## Task goal
Exactly copy the final stretch of the listing below: the line with "1 ½ ½ ½ ½ ½ ½ |" and every line after it.

## Given information

####################

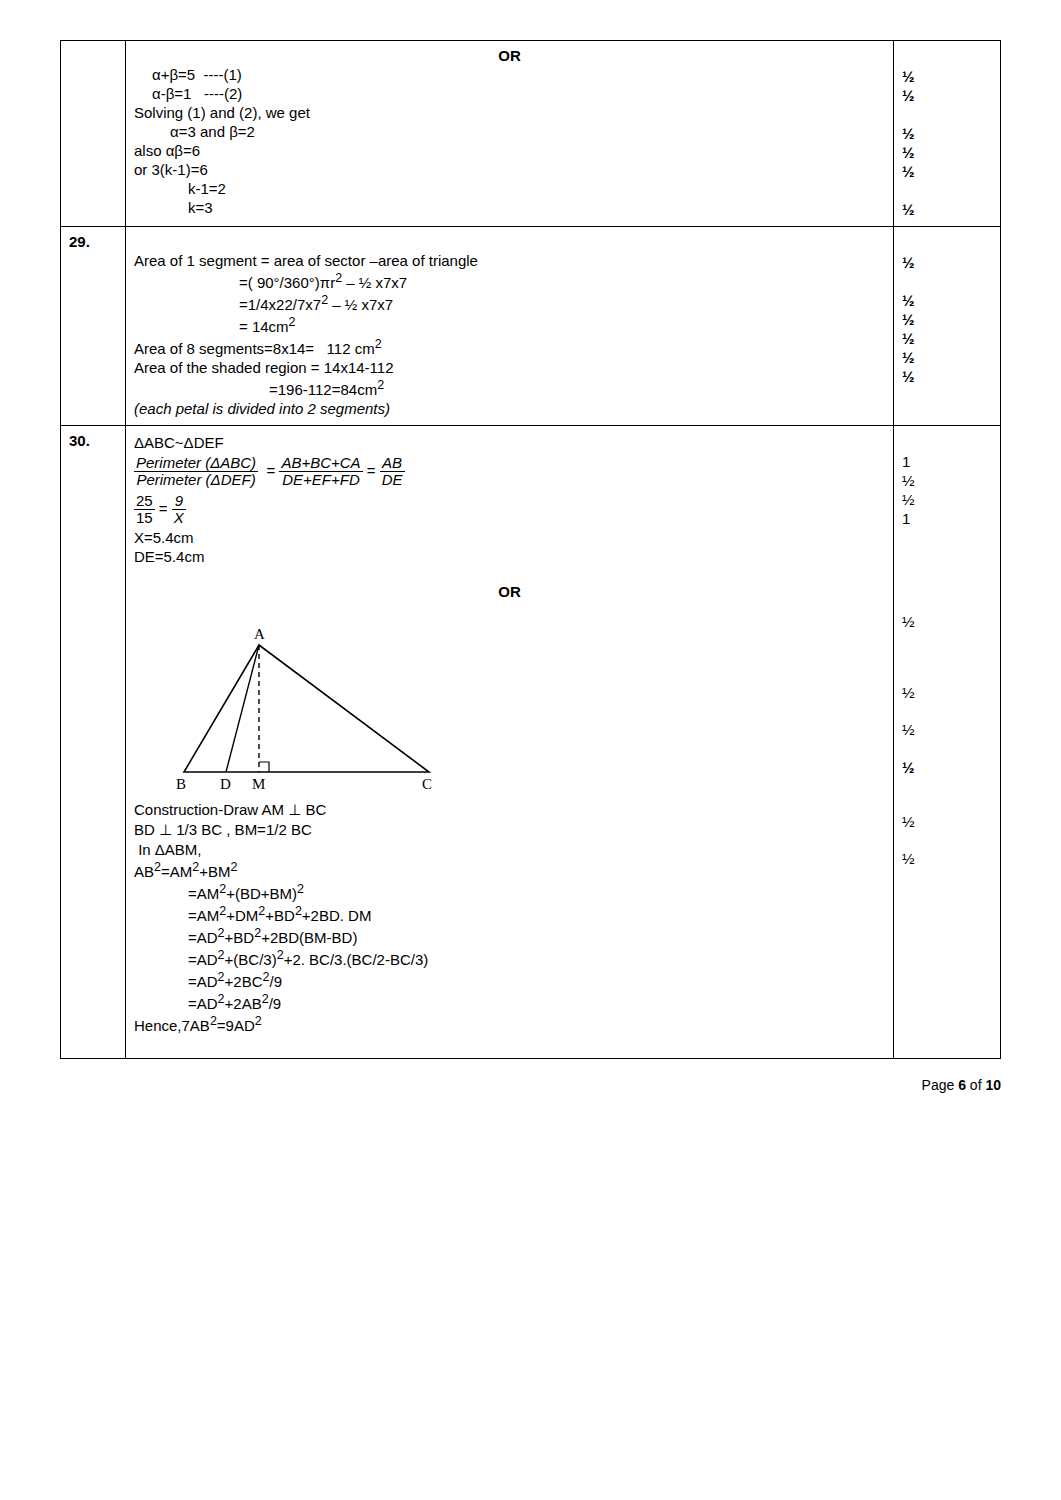| | OR α+β=5 ----(1) α-β=1 ----(2) Solving (1) and (2), we get α=3 and β=2 also αβ=6 or 3(k-1)=6 k-1=2 k=3 | ½ ½ ½ ½ ½ ½ |
| 29. | Area of 1 segment = area of sector –area of triangle =( 90°/360°)πr 2 – ½ x7x7 =1/4x22/7x7 2 – ½ x7x7 = 14cm 2 Area of 8 segments=8x14= 112 cm 2 Area of the shaded region = 14x14-112 =196-112=84cm 2 (each petal is divided into 2 segments) | ½ ½ ½ ½ ½ ½ |
| 30. | ΔABC~ΔDEF Perimeter (ΔABC) Perimeter (ΔDEF) = AB+BC+CA DE+EF+FD = AB DE 25 15 = 9 X X=5.4cm DE=5.4cm OR A B D M C Construction-Draw AM ⊥ BC BD ⊥ 1/3 BC , BM=1/2 BC In ΔABM, AB 2 =AM 2 +BM 2 =AM 2 +(BD+BM) 2 =AM 2 +DM 2 +BD 2 +2BD. DM =AD 2 +BD 2 +2BD(BM-BD) =AD 2 +(BC/3) 2 +2. BC/3.(BC/2-BC/3) =AD 2 +2BC 2 /9 =AD 2 +2AB 2 /9 Hence,7AB 2 =9AD 2 | 1 ½ ½ 1 ½ ½ ½ ½ ½ ½ |
Page 6 of 10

####################

## Result
| 30. | ΔABC~ΔDEF Perimeter (ΔABC) Perimeter (ΔDEF) = AB+BC+CA DE+EF+FD = AB DE 25 15 = 9 X X=5.4cm DE=5.4cm OR A B D M C Construction-Draw AM ⊥ BC BD ⊥ 1/3 BC , BM=1/2 BC In ΔABM, AB 2 =AM 2 +BM 2 =AM 2 +(BD+BM) 2 =AM 2 +DM 2 +BD 2 +2BD. DM =AD 2 +BD 2 +2BD(BM-BD) =AD 2 +(BC/3) 2 +2. BC/3.(BC/2-BC/3) =AD 2 +2BC 2 /9 =AD 2 +2AB 2 /9 Hence,7AB 2 =9AD 2 | 1 ½ ½ 1 ½ ½ ½ ½ ½ ½ |
Page 6 of 10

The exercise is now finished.